Criminal Antitrust Anti-Retaliation Act of 2013
- Long title: To provide anti-retaliation protections for antitrust whistleblowers.
- Announced in: the 113th United States Congress
- Sponsored by: Sen. Patrick J. Leahy (D, VT)
- Number of co-sponsors: 1

Codification
- Acts affected: Antitrust Criminal Penalty Enhancement and Reform Act of 2004, Sherman Act, Clayton Act
- U.S.C. sections affected: 49 U.S.C. § 42121, 15 U.S.C. § 1, 15 U.S.C. § 12, 15 U.S.C. § 3
- Agencies affected: United States Department of Justice, United States Department of Labor

Legislative history
- Introduced in the Senate as S. 42 by Sen. Patrick J. Leahy (D, VT) on January 22, 2013; Committee consideration by United States Senate Committee on the Judiciary; Passed the Senate on November 4, 2013 (unanimous consent);

= Criminal Antitrust Anti-Retaliation Act of 2013 =

US law protecting whistleblowers

The Criminal Antitrust Anti-Retaliation Act of 2013 is a bill that would protect whistleblowers who report violations of United States antitrust law. The bill would have whistleblowers first file a retaliation claim with the United States Department of Labor before going to federal court. The bill passed the United States Senate during the 113th United States Congress.

==Background==
The bill was written in response to a July 2011 report from the Government Accountability Office on whistleblowing and price fixing.

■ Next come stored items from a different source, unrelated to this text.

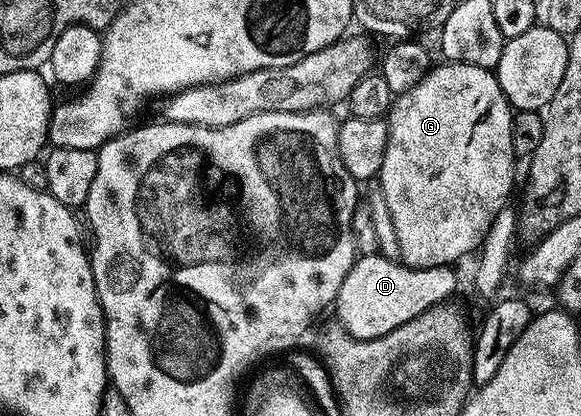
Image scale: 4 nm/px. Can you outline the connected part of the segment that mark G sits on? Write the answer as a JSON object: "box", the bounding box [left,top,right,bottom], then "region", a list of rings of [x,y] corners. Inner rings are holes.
{"box":[378,61,518,268],"region":[[[445,61],[444,66],[433,65],[428,74],[414,88],[407,90],[393,101],[392,109],[386,115],[388,123],[388,143],[385,156],[378,175],[378,190],[384,194],[386,205],[390,208],[391,219],[394,220],[394,229],[398,234],[398,245],[401,248],[401,256],[404,265],[422,268],[434,268],[435,266],[452,266],[459,258],[464,258],[468,253],[479,251],[484,242],[486,232],[490,232],[490,224],[494,224],[494,216],[502,212],[504,206],[509,205],[512,194],[512,185],[516,182],[516,165],[518,159],[512,141],[510,140],[510,128],[512,127],[513,109],[508,104],[508,98],[502,92],[495,73],[486,68],[478,68],[474,64],[462,64],[461,62]]]}

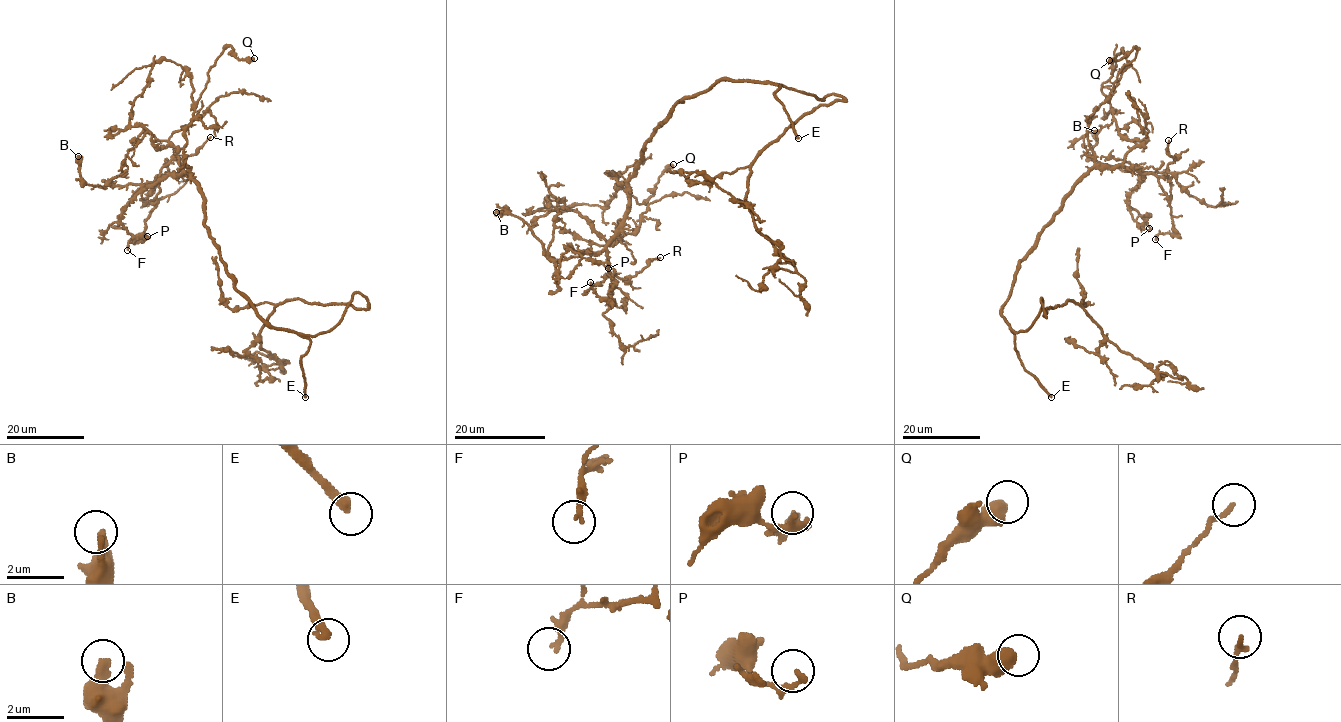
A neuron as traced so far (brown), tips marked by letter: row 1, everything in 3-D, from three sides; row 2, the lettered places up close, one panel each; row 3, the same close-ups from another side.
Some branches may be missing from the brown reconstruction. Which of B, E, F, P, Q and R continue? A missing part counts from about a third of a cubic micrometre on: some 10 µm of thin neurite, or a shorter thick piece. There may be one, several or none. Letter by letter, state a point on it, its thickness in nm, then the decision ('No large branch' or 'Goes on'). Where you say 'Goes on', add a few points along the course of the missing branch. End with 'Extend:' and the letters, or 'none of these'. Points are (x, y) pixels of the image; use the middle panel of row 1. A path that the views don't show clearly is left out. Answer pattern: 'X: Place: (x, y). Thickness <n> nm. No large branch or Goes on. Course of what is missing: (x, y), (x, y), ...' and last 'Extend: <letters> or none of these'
B: Place: (496, 212). Thickness 380 nm. No large branch
E: Place: (798, 138). Thickness 340 nm. Goes on
F: Place: (590, 282). Thickness 240 nm. No large branch
P: Place: (608, 268). Thickness 190 nm. No large branch
Q: Place: (673, 164). Thickness 500 nm. No large branch
R: Place: (660, 257). Thickness 170 nm. No large branch
Extend: E

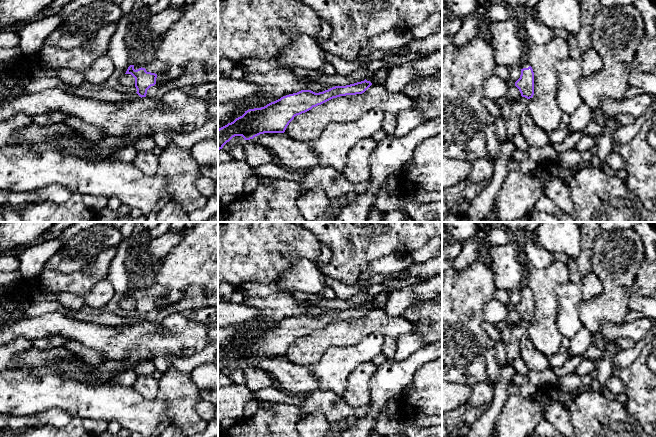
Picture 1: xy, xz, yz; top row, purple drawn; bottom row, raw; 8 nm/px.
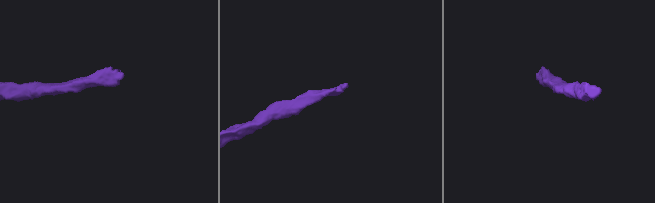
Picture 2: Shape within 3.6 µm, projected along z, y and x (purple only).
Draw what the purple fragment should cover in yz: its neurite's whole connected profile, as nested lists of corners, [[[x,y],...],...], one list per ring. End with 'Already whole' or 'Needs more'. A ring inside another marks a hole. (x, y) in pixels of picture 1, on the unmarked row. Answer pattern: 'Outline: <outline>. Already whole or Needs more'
Outline: [[[526,284],[520,289],[520,293],[521,299],[515,306],[515,310],[519,313],[522,321],[530,323],[534,319],[534,296]]]. Needs more

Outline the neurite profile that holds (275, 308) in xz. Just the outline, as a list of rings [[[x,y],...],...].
[[[283,292],[267,297],[245,297],[242,304],[258,309],[260,313],[253,319],[265,323],[269,327],[301,314],[311,314],[319,317],[335,311],[313,305],[308,301],[296,300],[291,294]]]

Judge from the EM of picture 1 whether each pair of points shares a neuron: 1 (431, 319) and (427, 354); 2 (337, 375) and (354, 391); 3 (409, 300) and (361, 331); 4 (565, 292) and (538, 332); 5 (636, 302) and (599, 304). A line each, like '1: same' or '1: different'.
1: different
2: different
3: different
4: different
5: different

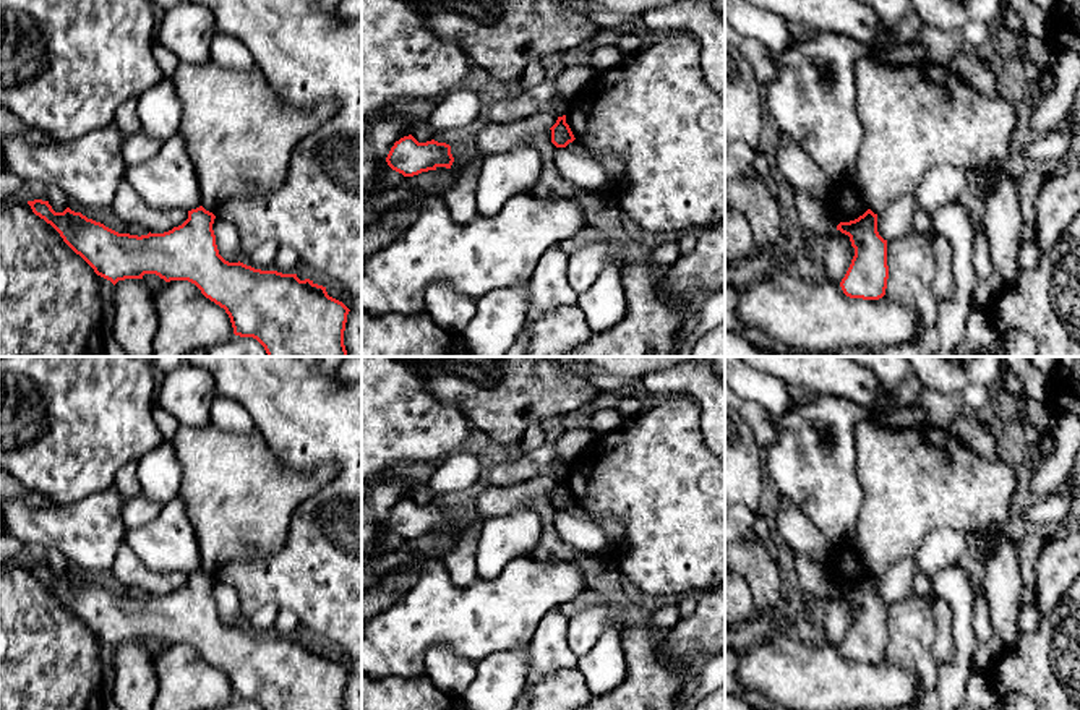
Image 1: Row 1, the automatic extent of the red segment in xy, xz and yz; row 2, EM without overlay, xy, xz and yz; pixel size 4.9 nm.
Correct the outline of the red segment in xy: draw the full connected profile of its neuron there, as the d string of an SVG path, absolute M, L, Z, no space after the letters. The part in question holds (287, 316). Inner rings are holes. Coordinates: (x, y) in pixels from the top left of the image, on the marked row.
M28 201L32 212L50 224L63 238L63 242L79 254L97 276L110 280L114 285L125 279L143 279L144 274L156 274L165 282L188 280L195 284L201 293L225 310L230 318L234 334L240 337L256 339L266 350L268 357L349 357L344 345L344 331L349 308L328 295L326 287L310 279L300 280L297 274L282 274L277 271L261 271L243 263L225 261L217 250L212 224L216 216L203 206L188 211L188 219L164 233L130 235L118 233L101 222L88 219L81 212L66 207L55 212L49 201Z

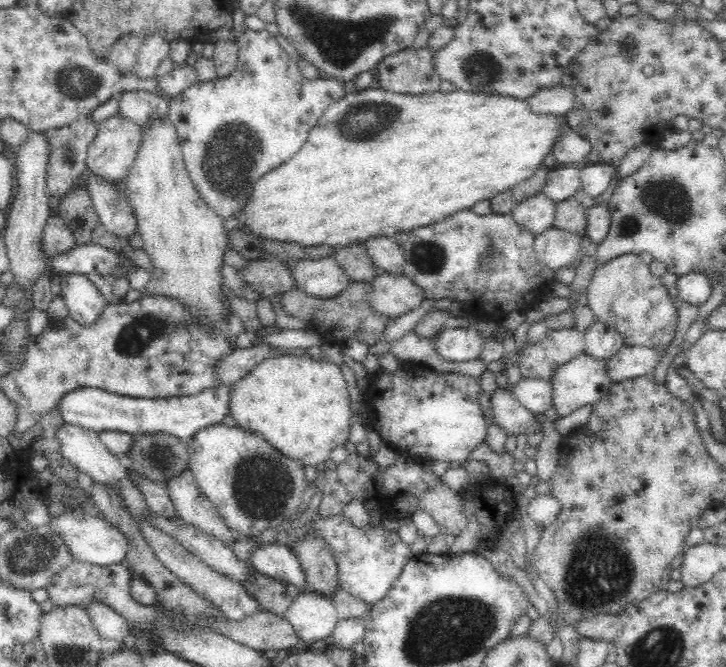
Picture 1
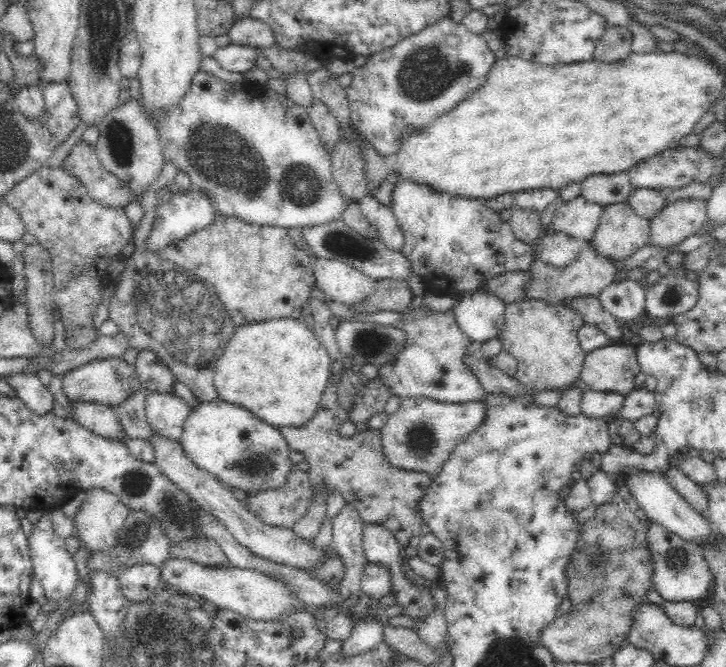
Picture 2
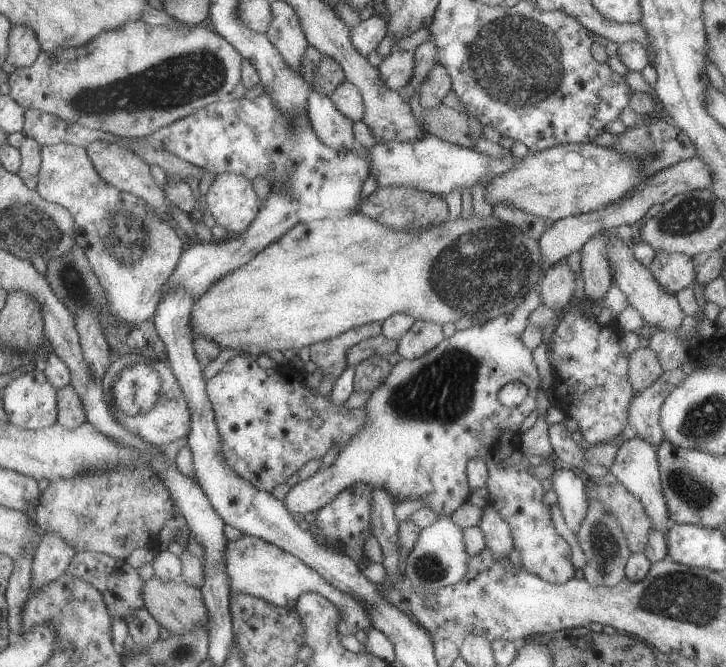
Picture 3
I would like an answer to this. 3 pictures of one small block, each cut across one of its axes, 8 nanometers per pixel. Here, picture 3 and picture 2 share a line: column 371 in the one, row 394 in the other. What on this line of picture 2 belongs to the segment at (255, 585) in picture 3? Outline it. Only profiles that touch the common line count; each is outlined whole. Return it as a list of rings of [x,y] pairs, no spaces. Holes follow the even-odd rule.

==Provisions of the bill==
This summary is based largely on the summary provided by the Congressional Research Service, a public domain source.

The Criminal Antitrust Anti-Retaliation Act of 2013 would prohibit discharging or in any other manner discriminating against a whistleblower in terms and conditions of employment because: (1) the whistleblower provided information to the employer or the federal government concerning a violation of antitrust law or another criminal law committed in conjunction with a potential violation of antitrust law; or (2) the whistleblower participated in, or otherwise assisted, an investigation relating to such a violation.

The bill would allow a whistleblower who alleges discharge or other discrimination to seek relief: (1) by filing a complaint with the Secretary of Labor; or (2) if the Secretary has not issued a final decision within 180 days of filing such complaint, to bring an action at law or equity.

The bill would entitle a whistleblower who prevails in any such action to all relief necessary to make such whistleblower whole.

==Procedural history==

===Senate===
The Criminal Antitrust Anti-Retaliation Act of 2013 was introduced into the Senate on January 22, 2013 by Sen. Patrick J. Leahy (D, VT). It was referred to the United States Senate Committee on the Judiciary. On November 4, 2013, the Senate voted to pass the bill with unanimous consent.

==Debate and discussion==
The National Whistleblowers Center supported the bill and encouraged readers to write to their Senators about the bill. The executive director Stephen Kohn said that "this bill is a major step forward in plugging a loophole in the patchwork of whistleblower protection that currently exists."